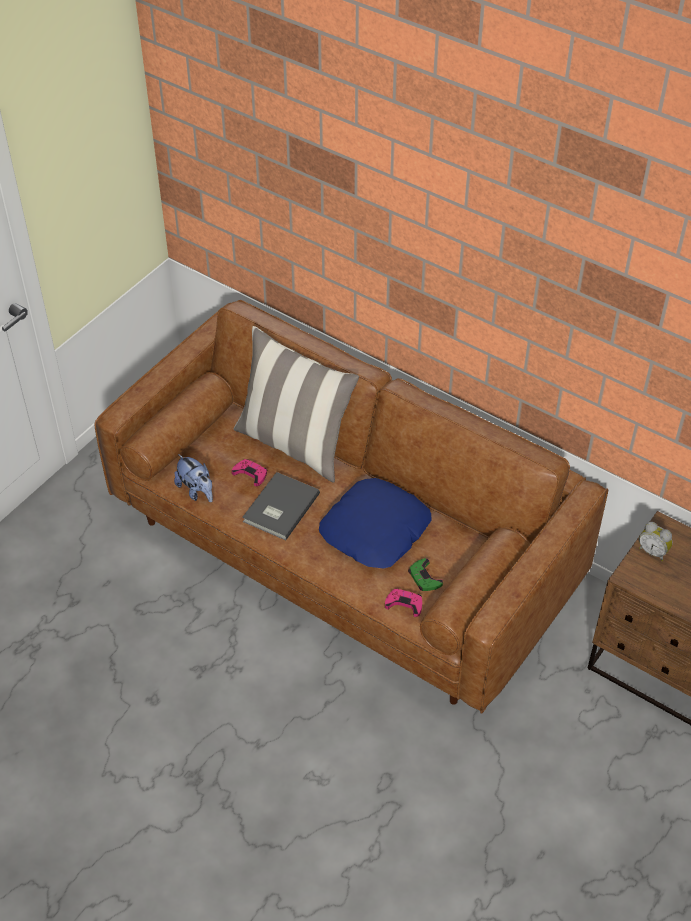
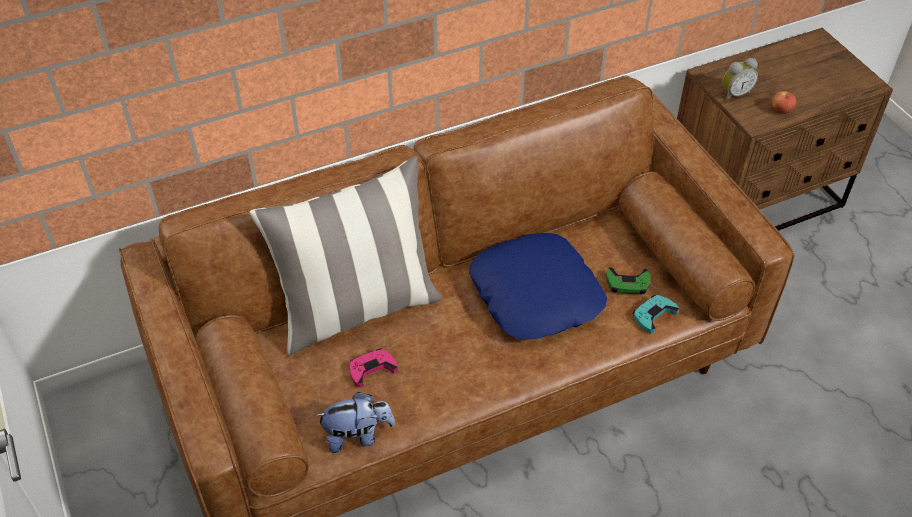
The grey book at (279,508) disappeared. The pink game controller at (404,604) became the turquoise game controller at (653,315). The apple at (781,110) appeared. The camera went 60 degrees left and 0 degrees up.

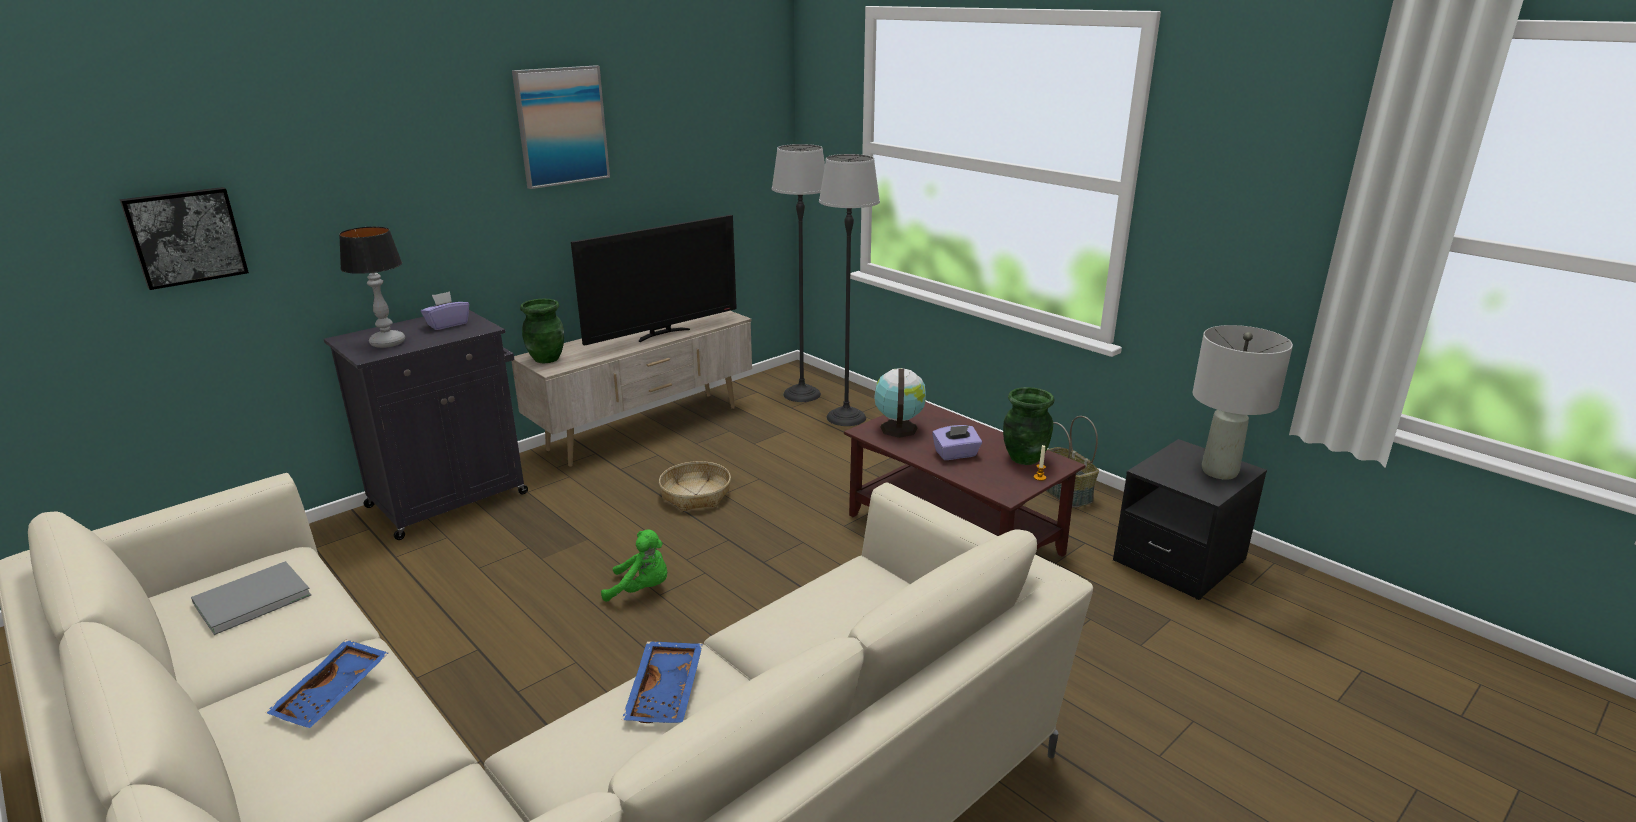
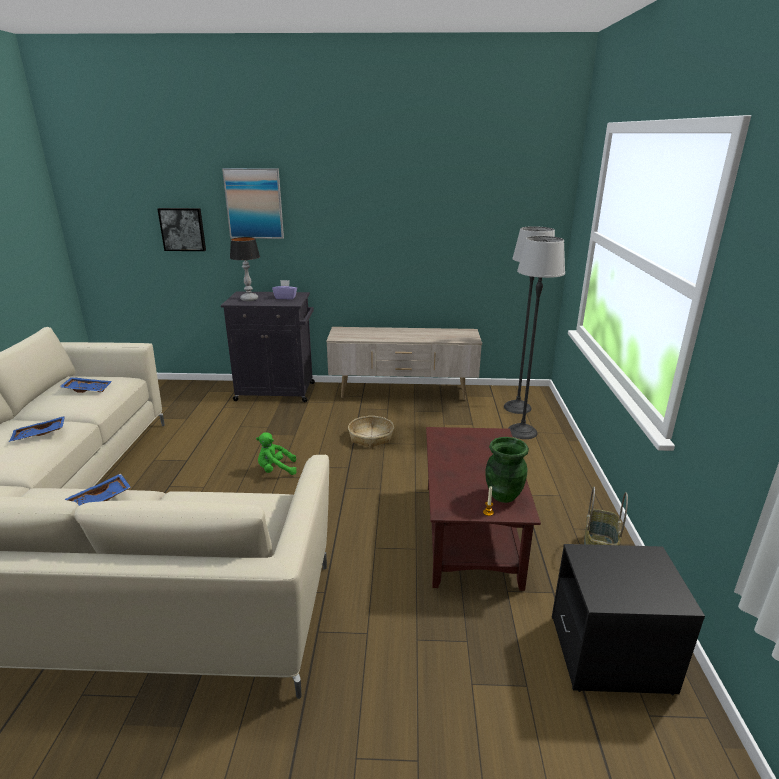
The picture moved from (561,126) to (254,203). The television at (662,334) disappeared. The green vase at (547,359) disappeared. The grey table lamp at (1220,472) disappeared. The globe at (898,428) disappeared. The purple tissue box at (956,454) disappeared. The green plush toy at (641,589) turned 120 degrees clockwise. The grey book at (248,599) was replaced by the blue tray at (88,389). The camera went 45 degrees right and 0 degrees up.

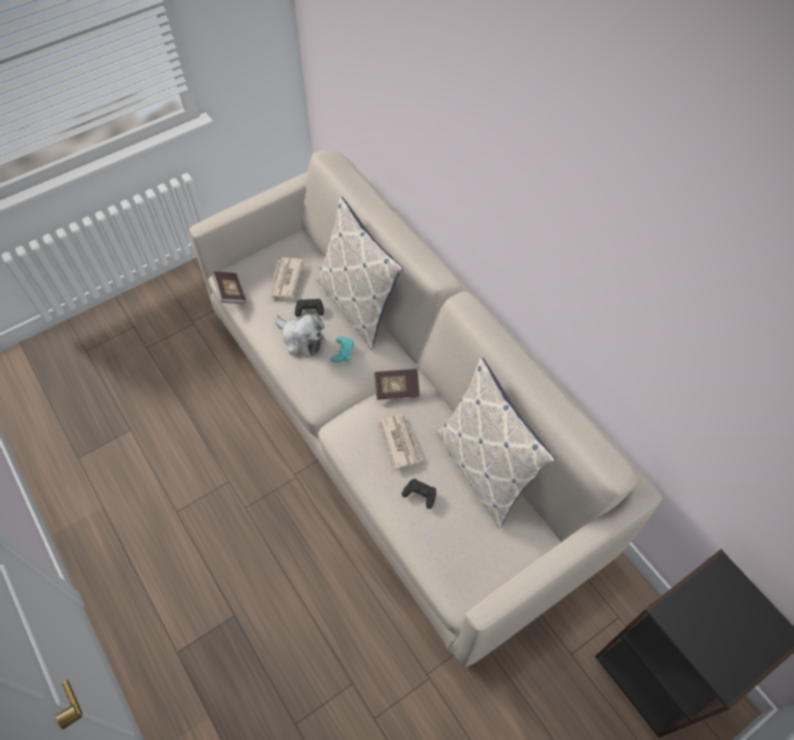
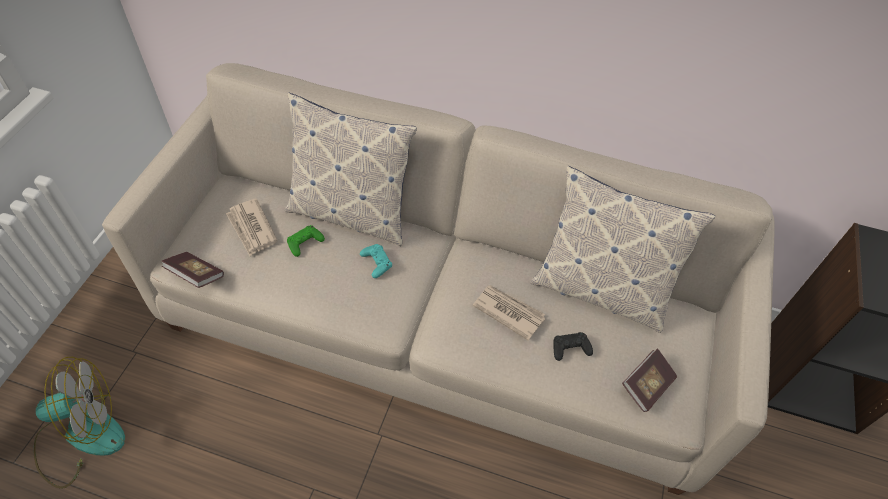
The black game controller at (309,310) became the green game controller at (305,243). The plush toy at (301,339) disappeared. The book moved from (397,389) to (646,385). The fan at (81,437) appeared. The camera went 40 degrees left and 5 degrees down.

▸ **Required action**: When a line carries an image, skip the image and repeat everything else above exactly as written.

▸ **Task response**:
The grey book at (279,508) disappeared. The pink game controller at (404,604) became the turquoise game controller at (653,315). The apple at (781,110) appeared. The camera went 60 degrees left and 0 degrees up.

The picture moved from (561,126) to (254,203). The television at (662,334) disappeared. The green vase at (547,359) disappeared. The grey table lamp at (1220,472) disappeared. The globe at (898,428) disappeared. The purple tissue box at (956,454) disappeared. The green plush toy at (641,589) turned 120 degrees clockwise. The grey book at (248,599) was replaced by the blue tray at (88,389). The camera went 45 degrees right and 0 degrees up.

The black game controller at (309,310) became the green game controller at (305,243). The plush toy at (301,339) disappeared. The book moved from (397,389) to (646,385). The fan at (81,437) appeared. The camera went 40 degrees left and 5 degrees down.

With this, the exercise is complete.